I’m not the first person to point out that in terms of the first vector, there is a decided lack of positive enthusiasm in favor of the Democratic nominee this year. But if this were a race of simply which side has the worst negs, Hillary Clinton would probably still cruise untouched to the winner’s circle in November. It’s only by understanding the positive forces at work here (positive from a purely non-ideological political strategy point of view, that is; ideologically I don’t see much, if anything, positive in Trump’s campaign) that it’s possible to see how the gap narrows and where the danger lies.

So let’s look at Trump’s likely voters and their level of motivation. Who are they? Well, a heaping portion of them are the exact same slice of the electorate that the Democratic Party has been disengaging from since the 70s, about the same time these folks’ incomes started to flatline. I’m talking about the white working class and their economically downtrodden brethren, in solidarity with which the party of FDR used to proudly stand.

It is the kind of people who are, to cite one of many examples, squeezed by so-called payday lenders–you know, the industry donating to and being looked after by former DNC chair and now honorary Hillary Clinton chair, Debbie Wasserman Schultz through favorable legislation so they can continue their usurious lending practices against the working poor. But that’s just the microcosmic metaphor. If you want to fully understand the very real extent to which the Democratic party has abandoned this group of American voters, Thomas Frank’s new book Listen, Liberal, is a must-read. You can sample a slice which ran not too long ago in Harper’s here. Even if you have no doubt this is the case and you think you already understand, read it anyway.

In short, Trump’s base is a group of voters whose problems are no longer front and center for the Democratic establishment (and haven’t been for awhile), to whom the Democratic party no longer speaks and for whom Donald Trump’s convention speech was, largely, written and delivered.

If you don’t think this is a motivated group of voters, think again. Trump just raised 80 million dollars last month–almost as much as Hillary–mostly through Bernie-sized contributions. And media coverage of that fact will produce the same Bernie-effect, namely fuel even more small dollar gives. This is a segment of the electorate that is pretty much out of reach for Hillary Clinton, because of both her own and her party’s sins, and one that Donald Trump has yet fully to mine. Many of them have gone from unregistered voters to likely voters.
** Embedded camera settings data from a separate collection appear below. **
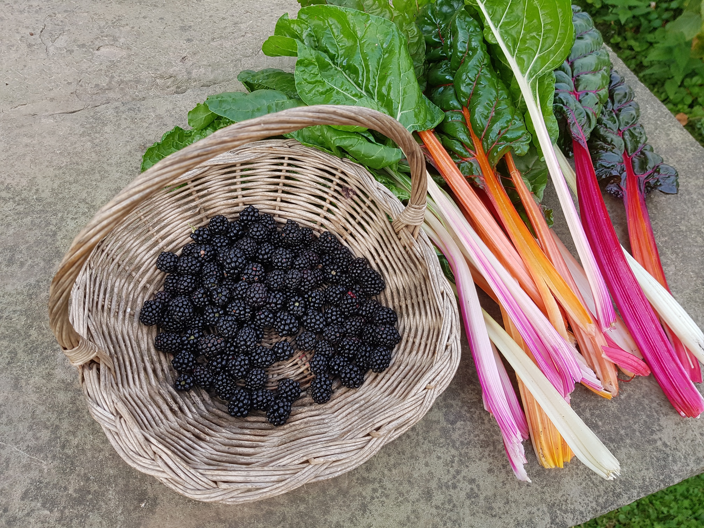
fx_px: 529
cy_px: 264
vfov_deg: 53.1
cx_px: 352
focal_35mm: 26
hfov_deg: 67.3
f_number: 1.7
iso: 50
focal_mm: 4.2
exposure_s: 1/412
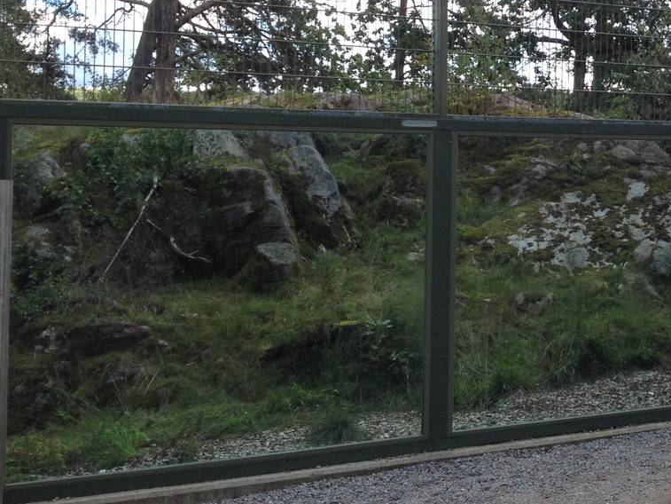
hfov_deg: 25.1
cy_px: 184
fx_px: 1435
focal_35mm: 74
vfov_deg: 19.9
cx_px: 667
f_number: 2.4
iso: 50
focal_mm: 4.28
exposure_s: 1/421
Now imagine that come September, Trump manages to shed his narcissistic, ADD egomaniacal (emphasis on maniac) self just enough to get back to the message of his convention speech for the following eight weeks. The one where he talks about the disintegration of manufacturing jobs base at the hands of Democrat-pushed and Democrat-blessed trade deals, where he vows to be the voice of this increasingly economically desperate slice of America; the one where he offers them, you know, hope. That my friends, becomes one inspired group of voters, true believers.

Regardless, this election is fated to be much closer than it is now because that’s what our elections do these days; and no one ever went broke overestimating the appetite of Americans for candidates with overly simplistic, unnuanced worldviews. Will Hillary win? My answer is still, yeah, most likely she will. But if Trump manages to find his voice again, many more nails will be bitten between now and then than you could ever now imagine in these days of large Hillary poll margins.
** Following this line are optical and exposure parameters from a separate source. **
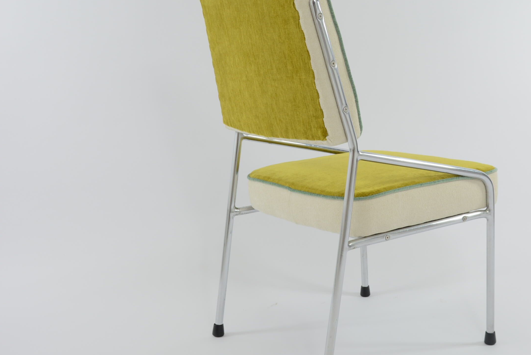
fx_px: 738
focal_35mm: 50
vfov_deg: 27.0
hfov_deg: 39.1
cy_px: 175
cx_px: 352
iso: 400
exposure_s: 1/125
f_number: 5.6
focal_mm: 24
The good news is that what most prevents Trump from doing what he needs to do to get closer and win (i.e. be doggedly on message) are his truly, very real psychopathological disorders; and pathologies are hard things to shake. No matter where he goes or how fast he runs, there he is. This and a superior Democratic organizational effort (the second determinant above), an advantage which they now have, can save the day.